Our roots date back to 1970 when a single chapter served the needs of southcentral PA TU members.

At that time, Cumberland Valley TU, which included Dauphin & Lebanon counties, was focused mainly on the LeTort and other limestone streams west of the Susquehanna River.

But problems started brewing for an east shore freestone stream when the PA Game Commission announced plans in 1966 to swap 1,700 acres of recently acquired Stony Valley property with PA Power & Light Company. PP&L in return agreed to donate 5500 acres in Clark’s Valley to the Game Commission. State and local officials heralded the swap as an act of PP&L’s generosity in providing land which was “more accessible” to local sportsmen.

A handful of anglers – lead by Dr. John A. “Doc” Fritchey, Jr. – viewed this “act of generosity” in a very different light, however. Doc — who had been fishing Stony Creek since the mid-1930s and had fallen in love with the stream — had previously attempted to purchase 1,000 of the 1,700 acres then owned by a coal mining company. It was not until after the subsequent purchase of the entire tract by the Game Commission and transfer of ownership to PP&L that the power company’s plans came to light; plans to build a major hydroelectric facility in Stony Valley.

Doc’s attempts to convince various state, local and even national officials to put a halt to the PP&L project fell on deaf ears. In 1970, undaunted by these rejections and fired up for the major battle ahead, Doc contacted the then-infant TU Organization to enlist support. TU’s official response was that “it was too late to do anything” about the project. But Doc persisted, and after gathering (with some difficulty) a few dozen members, successfully convinced TU to sanction the formation of the Dauphin Chapter in 1971.

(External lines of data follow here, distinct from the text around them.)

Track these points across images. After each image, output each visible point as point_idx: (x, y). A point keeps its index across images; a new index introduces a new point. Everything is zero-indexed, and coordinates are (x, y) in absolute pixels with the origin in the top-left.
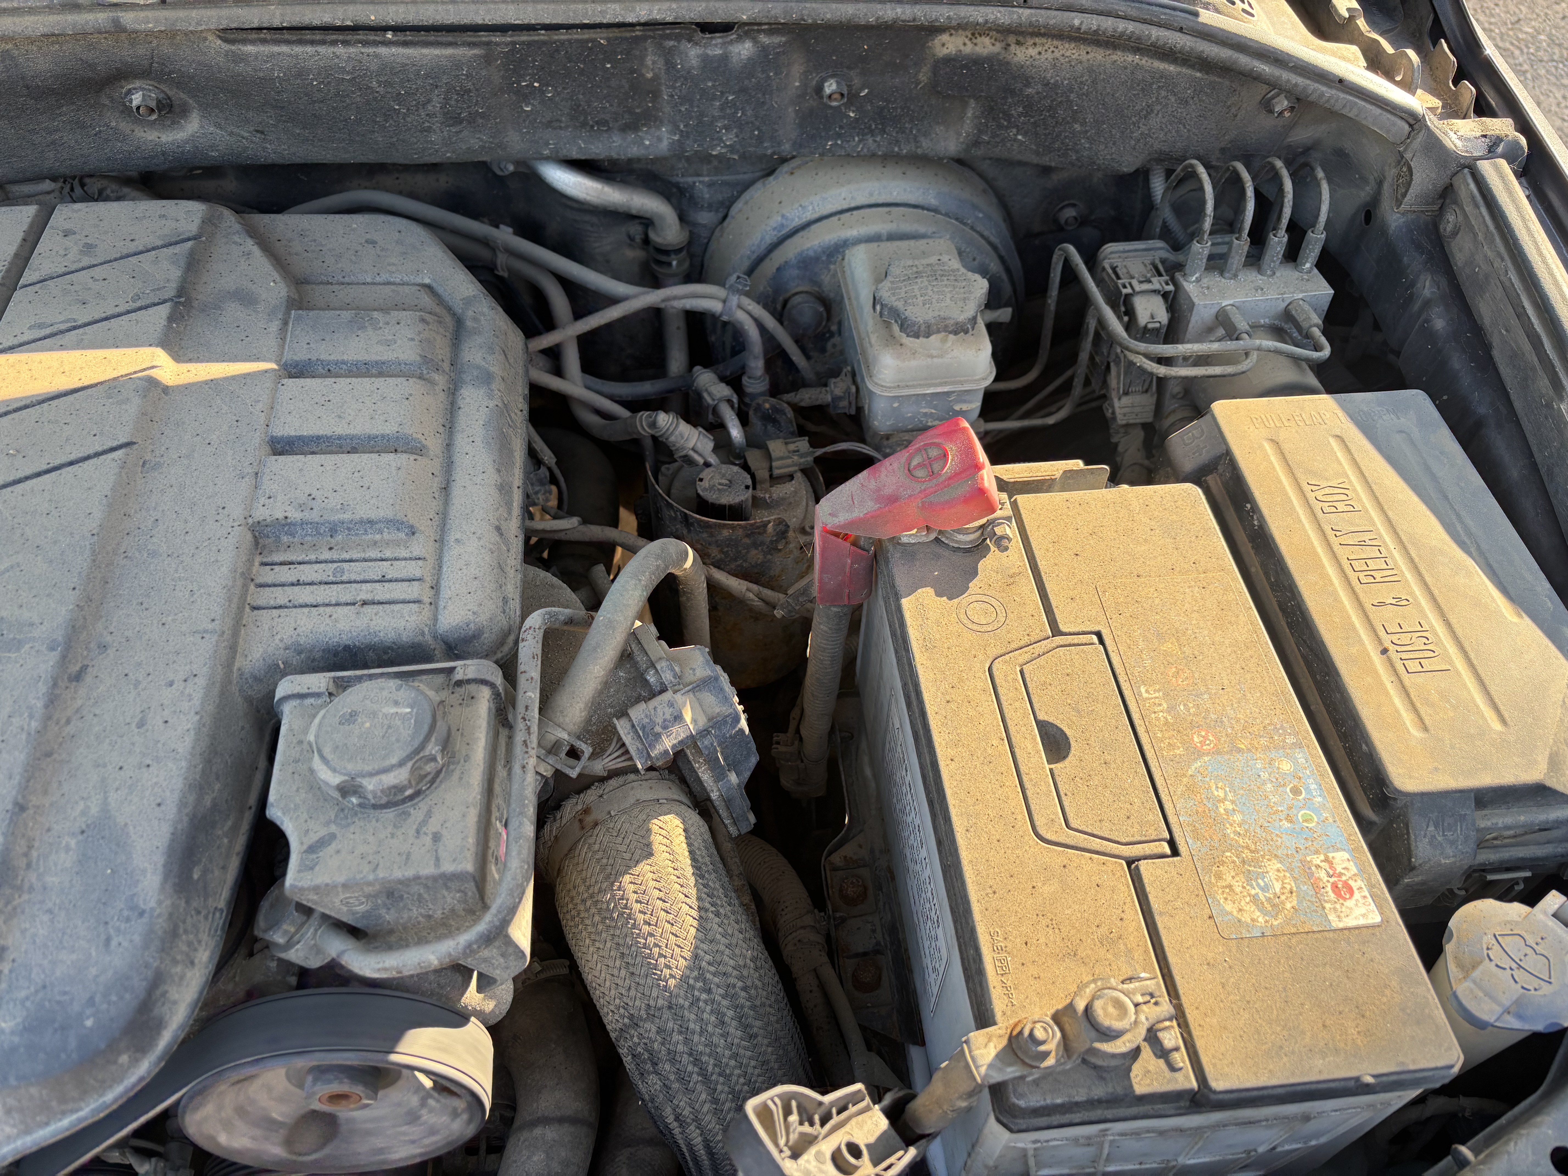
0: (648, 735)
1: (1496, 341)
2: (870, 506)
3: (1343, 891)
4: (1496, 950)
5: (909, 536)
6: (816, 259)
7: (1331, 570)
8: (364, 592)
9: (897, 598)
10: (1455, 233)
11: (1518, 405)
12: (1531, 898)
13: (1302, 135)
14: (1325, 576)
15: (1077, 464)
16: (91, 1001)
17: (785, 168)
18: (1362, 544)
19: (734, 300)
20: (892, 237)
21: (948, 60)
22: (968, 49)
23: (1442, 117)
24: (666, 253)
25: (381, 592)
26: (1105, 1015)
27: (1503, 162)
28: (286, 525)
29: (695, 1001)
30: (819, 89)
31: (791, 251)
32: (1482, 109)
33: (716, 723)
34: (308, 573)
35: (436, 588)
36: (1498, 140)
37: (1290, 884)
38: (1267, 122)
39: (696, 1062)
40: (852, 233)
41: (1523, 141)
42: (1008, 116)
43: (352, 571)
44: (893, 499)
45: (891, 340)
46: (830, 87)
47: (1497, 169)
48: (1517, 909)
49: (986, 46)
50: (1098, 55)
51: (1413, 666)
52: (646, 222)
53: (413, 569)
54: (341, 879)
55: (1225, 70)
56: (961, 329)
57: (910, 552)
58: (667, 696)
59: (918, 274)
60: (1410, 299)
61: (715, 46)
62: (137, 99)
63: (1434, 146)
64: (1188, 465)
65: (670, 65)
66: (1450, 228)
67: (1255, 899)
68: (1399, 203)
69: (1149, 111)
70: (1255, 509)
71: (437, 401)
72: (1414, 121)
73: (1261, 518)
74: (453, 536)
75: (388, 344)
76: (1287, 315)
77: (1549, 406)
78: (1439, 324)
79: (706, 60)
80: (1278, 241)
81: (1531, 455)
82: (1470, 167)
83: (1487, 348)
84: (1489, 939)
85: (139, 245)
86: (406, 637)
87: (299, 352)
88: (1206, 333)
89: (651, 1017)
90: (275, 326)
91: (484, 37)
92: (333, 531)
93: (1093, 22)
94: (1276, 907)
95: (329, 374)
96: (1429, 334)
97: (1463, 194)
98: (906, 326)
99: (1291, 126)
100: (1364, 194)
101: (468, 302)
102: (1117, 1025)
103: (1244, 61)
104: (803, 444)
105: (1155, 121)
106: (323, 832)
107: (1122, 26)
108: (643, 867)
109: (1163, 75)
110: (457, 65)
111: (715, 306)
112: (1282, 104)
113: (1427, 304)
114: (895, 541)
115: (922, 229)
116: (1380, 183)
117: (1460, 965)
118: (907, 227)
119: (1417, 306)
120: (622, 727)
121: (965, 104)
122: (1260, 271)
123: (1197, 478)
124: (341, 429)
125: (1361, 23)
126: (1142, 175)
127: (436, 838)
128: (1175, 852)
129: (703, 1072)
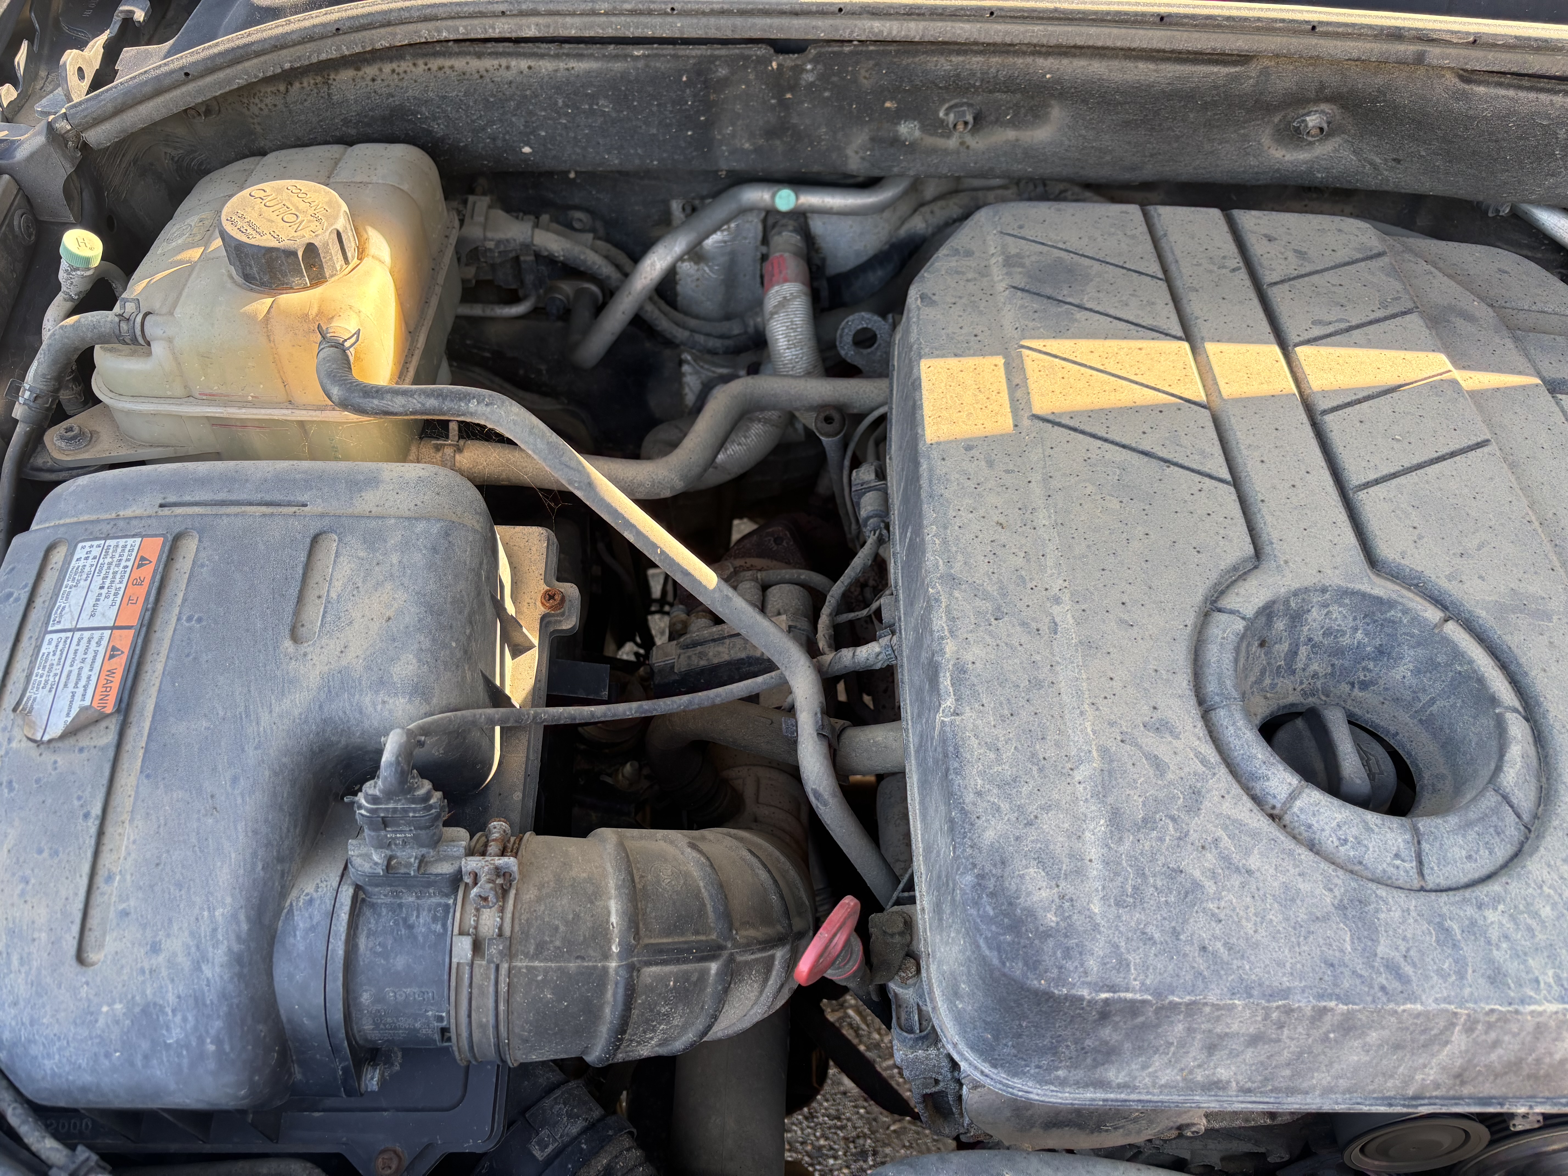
62: (1311, 120)
87: (1551, 372)
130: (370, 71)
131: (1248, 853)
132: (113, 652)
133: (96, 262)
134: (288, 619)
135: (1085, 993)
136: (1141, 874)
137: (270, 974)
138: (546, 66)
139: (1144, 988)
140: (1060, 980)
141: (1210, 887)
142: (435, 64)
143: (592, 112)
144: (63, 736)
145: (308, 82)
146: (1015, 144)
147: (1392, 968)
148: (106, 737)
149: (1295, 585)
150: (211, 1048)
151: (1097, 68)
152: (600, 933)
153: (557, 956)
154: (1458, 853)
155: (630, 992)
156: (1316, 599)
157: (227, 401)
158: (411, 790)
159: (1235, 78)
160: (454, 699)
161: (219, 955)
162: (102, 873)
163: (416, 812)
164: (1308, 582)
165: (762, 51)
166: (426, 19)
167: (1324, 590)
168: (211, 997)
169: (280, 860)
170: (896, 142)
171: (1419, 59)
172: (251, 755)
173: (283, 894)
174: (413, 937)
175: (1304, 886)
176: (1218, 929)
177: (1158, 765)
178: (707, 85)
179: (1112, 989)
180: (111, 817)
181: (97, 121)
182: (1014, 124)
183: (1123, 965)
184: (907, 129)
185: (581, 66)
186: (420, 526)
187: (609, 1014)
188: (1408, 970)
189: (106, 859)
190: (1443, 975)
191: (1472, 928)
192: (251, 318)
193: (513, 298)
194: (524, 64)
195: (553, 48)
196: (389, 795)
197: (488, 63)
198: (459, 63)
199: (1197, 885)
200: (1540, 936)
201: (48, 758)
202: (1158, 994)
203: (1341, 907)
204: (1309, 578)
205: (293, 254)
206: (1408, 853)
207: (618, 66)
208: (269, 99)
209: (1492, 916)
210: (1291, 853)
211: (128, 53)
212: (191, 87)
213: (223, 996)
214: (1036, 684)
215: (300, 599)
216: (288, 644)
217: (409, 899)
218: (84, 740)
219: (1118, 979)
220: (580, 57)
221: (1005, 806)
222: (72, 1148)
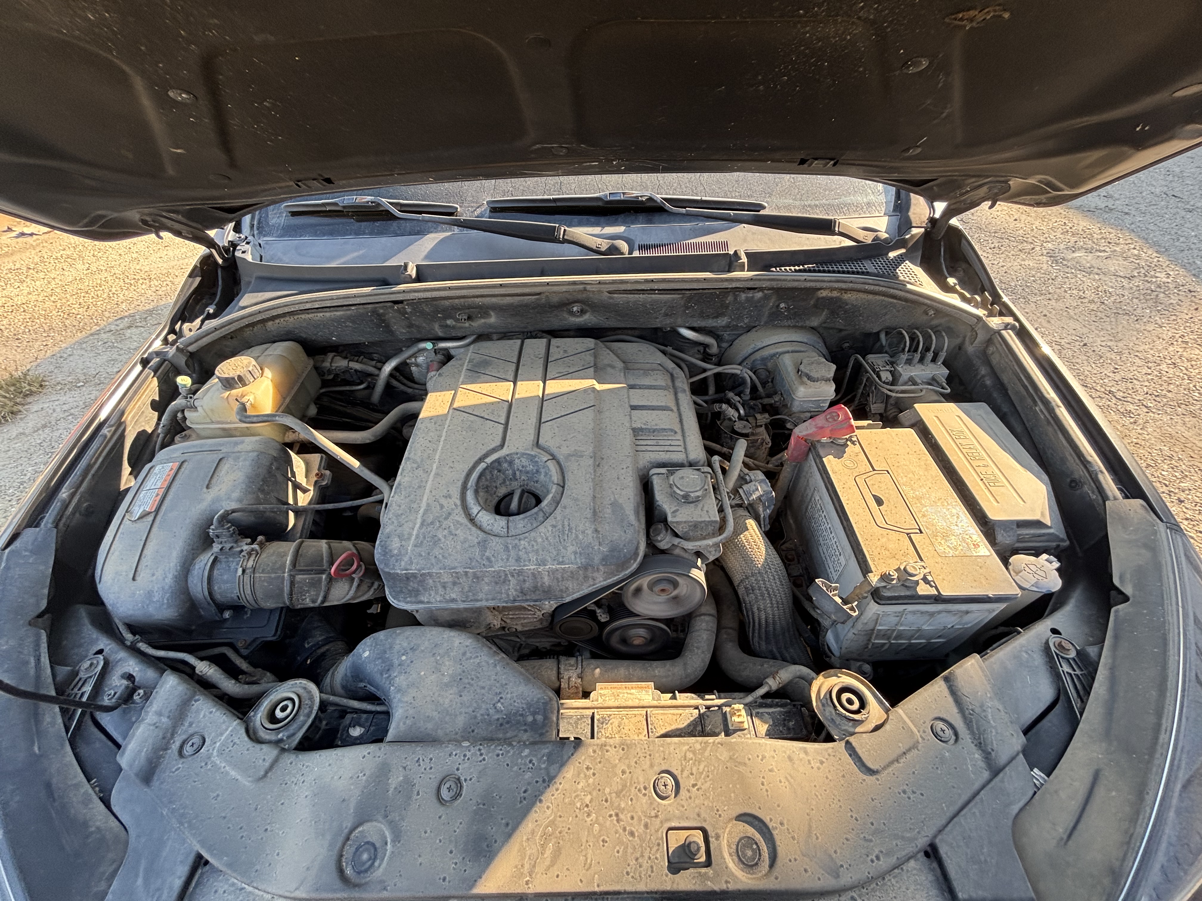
0: (749, 494)
1: (1009, 388)
2: (814, 429)
3: (976, 546)
4: (1027, 569)
5: (824, 440)
6: (767, 358)
7: (961, 455)
8: (666, 448)
9: (821, 458)
10: (993, 353)
11: (1019, 408)
12: (1037, 555)
13: (935, 322)
14: (959, 457)
15: (871, 422)
16: (624, 545)
17: (754, 329)
18: (970, 448)
19: (745, 370)
20: (792, 352)
21: (823, 298)
22: (830, 295)
23: (987, 317)
24: (712, 356)
25: (671, 448)
26: (910, 570)
27: (1010, 331)
28: (641, 429)
29: (767, 572)
30: (778, 306)
31: (758, 356)
32: (1001, 314)
33: (766, 493)
34: (649, 442)
35: (685, 448)
36: (1008, 324)
37: (959, 543)
38: (925, 318)
39: (767, 590)
40: (780, 350)
41: (1017, 324)
42: (838, 314)
43: (661, 442)
44: (822, 428)
45: (803, 383)
46: (782, 305)
47: (1008, 333)
48: (1032, 558)
49: (835, 294)
50: (870, 297)
51: (992, 484)
52: (706, 346)
53: (677, 443)
54: (684, 520)
55: (913, 302)
56: (827, 380)
57: (823, 445)
58: (753, 483)
59: (812, 363)
60: (975, 376)
61: (750, 294)
62: (575, 309)
63: (986, 326)
64: (907, 424)
65: (736, 299)
66: (990, 352)
67: (948, 546)
68: (972, 344)
69: (886, 314)
70: (933, 437)
71: (672, 397)
72: (979, 319)
73: (935, 439)
74: (687, 434)
75: (656, 380)
76: (933, 379)
77: (1031, 408)
78: (988, 382)
79: (747, 298)
80: (930, 355)
81: (1024, 424)
82: (998, 332)
83: (1006, 390)
84: (1023, 565)
85: (579, 351)
86: (680, 461)
87: (632, 382)
88: (905, 384)
89: (753, 576)
90: (622, 374)
91: (683, 292)
92: (654, 432)
93: (872, 288)
94: (956, 549)
95: (640, 388)
96: (985, 386)
97: (995, 341)
98: (809, 378)
99: (932, 319)
100: (958, 341)
101: (673, 368)
102: (915, 573)
103: (921, 299)
104: (767, 415)
105: (887, 317)
106: (675, 509)
107: (881, 289)
108: (746, 533)
109: (891, 303)
110: (673, 299)
111: (738, 372)
112: (931, 312)
113: (983, 376)
114: (818, 441)
115: (802, 349)
116: (965, 337)
117: (1015, 572)
118: (797, 349)
119: (979, 377)
120: (741, 491)
121: (823, 311)
122: (923, 364)
123: (911, 426)
124: (649, 404)
125: (958, 287)
126: (878, 334)
127: (707, 512)
128: (921, 532)
129: (769, 594)
130: (277, 321)
131: (457, 529)
132: (157, 495)
133: (189, 385)
134: (207, 483)
135: (399, 572)
136: (424, 538)
137: (186, 581)
138: (328, 315)
139: (416, 569)
140: (393, 569)
141: (443, 540)
142: (296, 317)
143: (346, 327)
144: (138, 519)
145: (259, 326)
146: (485, 323)
147: (488, 559)
148: (150, 518)
149: (508, 453)
150: (166, 601)
151: (494, 300)
152: (283, 566)
153: (269, 573)
154: (521, 525)
155: (292, 583)
156: (515, 456)
157: (222, 423)
158: (223, 526)
159: (537, 299)
160: (251, 502)
161: (170, 576)
162: (143, 556)
163: (225, 532)
164: (512, 451)
165: (390, 304)
166: (285, 306)
167: (517, 454)
168: (167, 587)
169: (193, 549)
170: (447, 326)
171: (585, 289)
172: (188, 521)
173: (194, 559)
174: (229, 570)
175: (470, 537)
176: (441, 551)
177: (442, 507)
178: (378, 315)
179: (407, 570)
180: (149, 540)
181: (191, 344)
182: (482, 317)
183: (412, 563)
184: (449, 322)
185: (338, 313)
186: (250, 454)
187: (286, 589)
188: (493, 559)
189: (145, 552)
190: (502, 560)
191: (515, 546)
192: (223, 398)
193: (361, 383)
194: (321, 314)
195: (328, 309)
196: (216, 528)
197: (310, 316)
198: (303, 316)
199: (440, 540)
200: (535, 547)
201: (135, 525)
202: (419, 570)
203: (479, 543)
204: (513, 450)
205: (233, 379)
206: (505, 527)
207: (349, 312)
208: (248, 333)
209: (522, 542)
210: (470, 529)
211: (207, 322)
212: (217, 332)
213: (171, 587)
214: (420, 487)
215: (212, 477)
216: (205, 490)
217: (231, 559)
218: (144, 520)
219: (409, 567)
220: (336, 311)
221: (395, 522)
222: (135, 636)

With the help of Bill Beck, who joined the Dauphin Chapter in 1973, and at the urging of TU attorneys, the Stony Valley Coalition was formed. By early 1974 more than 50 conservation organizations, both local and regional, had joined the battle. During the next 6 years, overcoming major battles and gathering support from state agencies and legislators, the Coalition was successful in having Stony Creek designated as part of the Pennsylvania Scenic Rivers System. After this victory, PP&L finally gave up the battle and under the terms of their original agreement the 1,700 acres of Stony Valley property reverted back to the Game Commission.

Doc expressed mixed emotions over winning the battle, feeling that the publicity would surely ruin forever the pristine wilderness of his cherished Stony Valley. But at the end of the fight, he realized that this was a relatively small price to pay for saving this stream for future generations to enjoy. It is for this selflessness, dedication and just plain hard work that the original Dauphin Chapter was renamed in Doc’s honor.